Jesse(non-registered)
Thanks for sharing Kathleen. I have no good advice for this but I do enjoy reading about new puppy woes.
Carol Jobe(non-registered)
What at a blast! This just made my day! Really! It just made me want a dog! Batman and Sugarfoot (cats) are so "indoor",
but I know they look longingly out the window at pooches being walked every day. Do you suppose they make leashes
for cats??
Thanks for the fun! What a gift you do have!
Luv, Carol
Susie Gobbell(non-registered)
Sounds like a mission for Céacer Millán the Mexican-American dog behaviorist lol! He’s amazing!
I wanted to copy and send this to my nephew who is excellent at training dogs.... but I can’t copy and paste it to share with him and get his feedback!?! However, Bill Scully’s comments sounded spot on to me!

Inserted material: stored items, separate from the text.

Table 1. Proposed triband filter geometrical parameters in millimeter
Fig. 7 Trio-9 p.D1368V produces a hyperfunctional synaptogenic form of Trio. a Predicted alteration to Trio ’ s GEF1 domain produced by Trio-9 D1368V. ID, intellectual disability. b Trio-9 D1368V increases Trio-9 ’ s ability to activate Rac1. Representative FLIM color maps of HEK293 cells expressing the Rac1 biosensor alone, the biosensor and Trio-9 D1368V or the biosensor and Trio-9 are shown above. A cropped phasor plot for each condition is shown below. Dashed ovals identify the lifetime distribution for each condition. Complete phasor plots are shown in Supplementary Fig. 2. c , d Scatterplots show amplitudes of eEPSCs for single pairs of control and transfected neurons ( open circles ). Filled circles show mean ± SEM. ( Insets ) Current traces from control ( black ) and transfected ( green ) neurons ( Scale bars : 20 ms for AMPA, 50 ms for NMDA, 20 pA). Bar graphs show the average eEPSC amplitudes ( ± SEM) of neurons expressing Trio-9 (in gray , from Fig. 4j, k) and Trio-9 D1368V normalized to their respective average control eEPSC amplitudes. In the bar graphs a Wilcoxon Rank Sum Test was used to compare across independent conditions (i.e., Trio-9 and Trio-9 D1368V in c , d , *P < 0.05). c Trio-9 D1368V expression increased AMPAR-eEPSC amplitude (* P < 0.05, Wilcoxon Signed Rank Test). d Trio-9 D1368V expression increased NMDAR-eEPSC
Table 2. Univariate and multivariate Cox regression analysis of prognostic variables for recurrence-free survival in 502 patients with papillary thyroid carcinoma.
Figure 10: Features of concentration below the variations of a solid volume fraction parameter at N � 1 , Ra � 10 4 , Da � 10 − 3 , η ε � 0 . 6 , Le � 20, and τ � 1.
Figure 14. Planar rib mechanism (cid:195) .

Bill Scully(non-registered)
Most, but not all, Border Collies are genetically engineered for 2 things: thinking and physical activity. Basically, they are intellectual athletes. If it involves running, so much the better, since every BC knows that mere walking is a waste of time. Suggestion: join a frizbee or agility or fly ball club. This will get her moving and thinking. It will give her life purpose to match her inner voices. Thankfully, they enjoy activity in co-operation with humans. Teach her to fetch. She'll do it like an Obsessive Compulsive and love every minute of it. It will be easier when circumstances limit your activity to walking.
Candace(non-registered)
Thank you for the glimpse into "your world"! We had a wonderful Border Collie in Canon when we had our farm....he was convinced it was his job to care for the livestock, herding them every which or way, standing guard over a calf or feeling it necessary to even accompany an animal if it left the property. He was a great dog, very sanguine and stoic, and when he died we all felt the loss terribly.